Assignment — Please print each entry below exactly as it stands, but without any pictures.

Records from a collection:
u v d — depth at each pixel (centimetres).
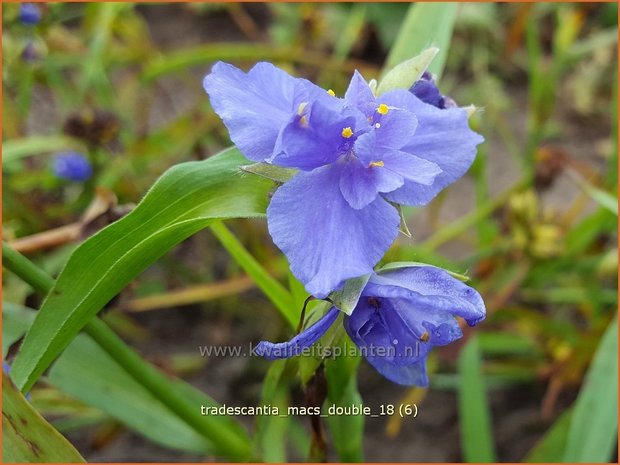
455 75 26
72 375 13
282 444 14
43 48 18
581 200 19
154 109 24
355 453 11
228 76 8
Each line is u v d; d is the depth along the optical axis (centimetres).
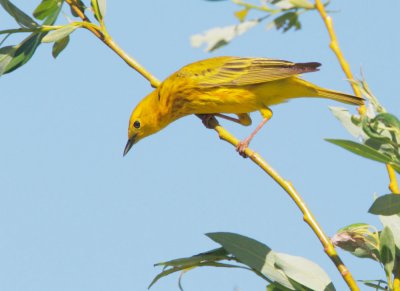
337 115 772
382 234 681
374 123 706
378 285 685
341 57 815
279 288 729
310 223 721
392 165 647
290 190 751
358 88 755
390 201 660
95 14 995
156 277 744
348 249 729
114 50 1018
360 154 652
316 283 721
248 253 733
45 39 936
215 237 741
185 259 738
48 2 975
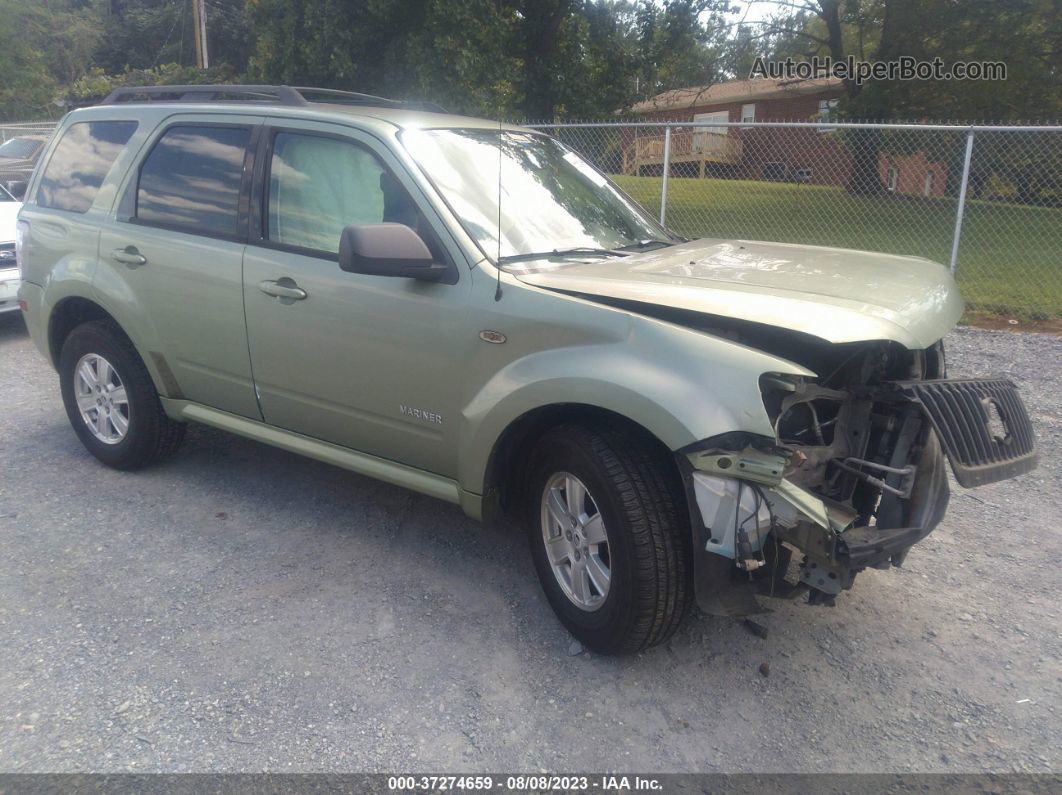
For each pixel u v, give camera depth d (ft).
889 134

Result —
u v d — depth at each pixel (centimetres).
455 75 26
72 375 13
282 444 14
43 48 18
581 200 19
154 109 24
355 453 11
228 76 8
Each line is u v d; d is the depth along the optical axis (centimetres).
337 115 772
382 234 681
374 123 706
378 285 685
341 57 815
279 288 729
310 223 721
392 165 647
290 190 751
358 88 755
390 201 660
95 14 995
156 277 744
348 249 729
114 50 1018
360 154 652
316 283 721
248 253 733
45 39 936
215 237 741
185 259 738
48 2 975
For each pixel u v, give camera depth d (ft).
889 134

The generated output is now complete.